With WPF and the classes in the System.Windows.Media.Imaging namespace, creating thumbnails from source images has never been easier to do. The code fragment below illustrates how to create thumbnails from a source image using TransformedBitmap and ScaleTransform. You can use the same technique to apply other types of transforms to an image, such as rotations.
Let’s first define our method signature…
using System.Windows.Media; using System.Windows.Media.Imaging; void CreateThumbnail(string sourceImage, string outputImage, int width, int height)

Things to do
**1)** Repeat the WPF thumbnail text starting at "Let’s first define" and ending at "width, int height)".
**2)** What does the WPF thumbnail text credit for making thumbnail creation easy, and which two classes does its code fragment use to create the thumbnails?

Extracted records
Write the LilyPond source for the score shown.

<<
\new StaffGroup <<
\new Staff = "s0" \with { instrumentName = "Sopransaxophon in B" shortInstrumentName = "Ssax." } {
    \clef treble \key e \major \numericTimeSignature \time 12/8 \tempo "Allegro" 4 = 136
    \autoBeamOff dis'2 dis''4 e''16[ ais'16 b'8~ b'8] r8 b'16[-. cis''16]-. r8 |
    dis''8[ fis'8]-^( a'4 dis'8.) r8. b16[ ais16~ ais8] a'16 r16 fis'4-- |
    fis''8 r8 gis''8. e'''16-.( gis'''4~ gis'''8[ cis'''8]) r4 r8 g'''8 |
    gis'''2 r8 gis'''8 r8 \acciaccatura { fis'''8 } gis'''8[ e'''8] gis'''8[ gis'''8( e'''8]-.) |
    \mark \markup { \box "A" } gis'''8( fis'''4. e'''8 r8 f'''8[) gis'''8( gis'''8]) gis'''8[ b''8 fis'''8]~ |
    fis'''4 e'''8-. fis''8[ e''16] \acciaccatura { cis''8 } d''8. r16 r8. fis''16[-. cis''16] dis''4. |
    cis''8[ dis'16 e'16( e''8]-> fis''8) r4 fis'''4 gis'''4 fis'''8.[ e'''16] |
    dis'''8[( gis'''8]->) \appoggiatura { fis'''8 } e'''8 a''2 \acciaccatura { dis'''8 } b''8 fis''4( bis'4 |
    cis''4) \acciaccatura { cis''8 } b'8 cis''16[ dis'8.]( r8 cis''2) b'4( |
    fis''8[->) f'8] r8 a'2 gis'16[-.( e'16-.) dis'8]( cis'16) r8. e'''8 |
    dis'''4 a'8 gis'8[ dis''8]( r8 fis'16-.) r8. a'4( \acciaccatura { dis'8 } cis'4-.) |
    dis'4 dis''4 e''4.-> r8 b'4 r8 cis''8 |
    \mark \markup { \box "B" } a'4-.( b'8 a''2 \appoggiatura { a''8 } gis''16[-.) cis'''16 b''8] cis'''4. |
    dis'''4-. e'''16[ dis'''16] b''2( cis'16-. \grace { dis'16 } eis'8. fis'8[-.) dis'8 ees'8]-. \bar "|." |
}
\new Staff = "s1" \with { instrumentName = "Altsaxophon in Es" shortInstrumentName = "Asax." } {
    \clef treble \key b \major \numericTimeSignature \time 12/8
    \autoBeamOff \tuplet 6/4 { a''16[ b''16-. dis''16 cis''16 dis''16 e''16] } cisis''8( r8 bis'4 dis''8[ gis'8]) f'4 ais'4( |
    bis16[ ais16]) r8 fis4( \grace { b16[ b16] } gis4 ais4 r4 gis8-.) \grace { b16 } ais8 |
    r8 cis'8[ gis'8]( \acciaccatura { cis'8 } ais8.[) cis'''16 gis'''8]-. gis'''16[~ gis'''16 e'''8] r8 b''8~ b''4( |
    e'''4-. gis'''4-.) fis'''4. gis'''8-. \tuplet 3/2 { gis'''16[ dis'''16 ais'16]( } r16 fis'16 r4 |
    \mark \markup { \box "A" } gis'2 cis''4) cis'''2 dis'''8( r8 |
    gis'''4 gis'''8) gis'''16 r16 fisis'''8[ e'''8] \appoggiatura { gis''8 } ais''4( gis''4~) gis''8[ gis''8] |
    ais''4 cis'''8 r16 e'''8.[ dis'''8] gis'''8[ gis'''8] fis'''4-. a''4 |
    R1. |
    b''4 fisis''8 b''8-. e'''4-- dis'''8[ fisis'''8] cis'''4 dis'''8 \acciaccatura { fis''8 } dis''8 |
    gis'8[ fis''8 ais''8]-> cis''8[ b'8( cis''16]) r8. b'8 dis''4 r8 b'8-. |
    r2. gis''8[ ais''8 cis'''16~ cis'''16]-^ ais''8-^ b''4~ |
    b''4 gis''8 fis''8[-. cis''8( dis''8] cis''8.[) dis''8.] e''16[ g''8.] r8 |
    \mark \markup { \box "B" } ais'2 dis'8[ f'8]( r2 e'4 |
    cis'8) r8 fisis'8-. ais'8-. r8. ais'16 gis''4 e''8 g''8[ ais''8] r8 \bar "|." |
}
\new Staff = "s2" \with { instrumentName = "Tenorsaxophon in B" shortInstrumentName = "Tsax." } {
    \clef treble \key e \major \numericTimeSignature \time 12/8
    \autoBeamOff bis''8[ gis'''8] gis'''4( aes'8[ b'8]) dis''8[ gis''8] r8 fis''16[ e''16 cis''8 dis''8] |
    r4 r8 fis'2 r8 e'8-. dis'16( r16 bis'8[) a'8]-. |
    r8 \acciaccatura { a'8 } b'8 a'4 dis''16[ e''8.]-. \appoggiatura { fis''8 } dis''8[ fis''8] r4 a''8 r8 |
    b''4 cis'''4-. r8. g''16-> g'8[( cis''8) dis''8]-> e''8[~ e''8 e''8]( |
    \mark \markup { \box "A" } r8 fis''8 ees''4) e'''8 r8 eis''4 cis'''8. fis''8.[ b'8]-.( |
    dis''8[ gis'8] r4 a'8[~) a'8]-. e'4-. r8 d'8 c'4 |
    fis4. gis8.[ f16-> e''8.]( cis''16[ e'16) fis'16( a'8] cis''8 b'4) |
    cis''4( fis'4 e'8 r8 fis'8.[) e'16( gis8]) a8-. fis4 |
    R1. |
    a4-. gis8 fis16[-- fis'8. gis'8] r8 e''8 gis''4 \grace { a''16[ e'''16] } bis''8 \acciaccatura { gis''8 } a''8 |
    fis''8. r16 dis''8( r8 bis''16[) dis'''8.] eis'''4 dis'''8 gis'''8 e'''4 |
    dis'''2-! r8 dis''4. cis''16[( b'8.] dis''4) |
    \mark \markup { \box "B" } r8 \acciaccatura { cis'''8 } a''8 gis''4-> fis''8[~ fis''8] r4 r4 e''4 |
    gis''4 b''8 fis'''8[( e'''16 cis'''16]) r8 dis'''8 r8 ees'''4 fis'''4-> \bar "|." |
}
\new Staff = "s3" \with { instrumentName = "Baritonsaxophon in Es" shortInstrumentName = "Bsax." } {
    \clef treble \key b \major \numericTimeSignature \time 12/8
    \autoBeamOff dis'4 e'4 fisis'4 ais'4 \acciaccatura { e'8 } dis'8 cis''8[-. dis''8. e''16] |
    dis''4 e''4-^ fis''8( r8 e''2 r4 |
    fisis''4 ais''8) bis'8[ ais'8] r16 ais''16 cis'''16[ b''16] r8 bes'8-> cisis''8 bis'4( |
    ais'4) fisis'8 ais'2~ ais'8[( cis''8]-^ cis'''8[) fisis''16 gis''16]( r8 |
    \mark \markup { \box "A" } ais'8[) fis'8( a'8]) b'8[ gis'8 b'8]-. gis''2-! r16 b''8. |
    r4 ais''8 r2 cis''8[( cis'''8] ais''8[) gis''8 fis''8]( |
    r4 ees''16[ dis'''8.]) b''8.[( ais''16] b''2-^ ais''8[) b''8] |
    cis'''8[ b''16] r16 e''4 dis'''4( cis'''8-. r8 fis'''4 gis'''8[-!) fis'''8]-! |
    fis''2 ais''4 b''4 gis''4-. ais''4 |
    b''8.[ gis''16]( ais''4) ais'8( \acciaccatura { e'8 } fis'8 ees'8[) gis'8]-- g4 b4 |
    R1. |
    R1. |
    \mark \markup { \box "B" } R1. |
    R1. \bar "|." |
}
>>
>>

Outputs by task
**1)**
Let’s first define our method signature…
using System.Windows.Media; using System.Windows.Media.Imaging; void CreateThumbnail(string sourceImage, string outputImage, int width, int height)

**2)** It credits WPF and the classes in the System.Windows.Media.Imaging namespace, saying that with them creating thumbnails from source images has never been easier. The code fragment creates the thumbnails with TransformedBitmap and ScaleTransform.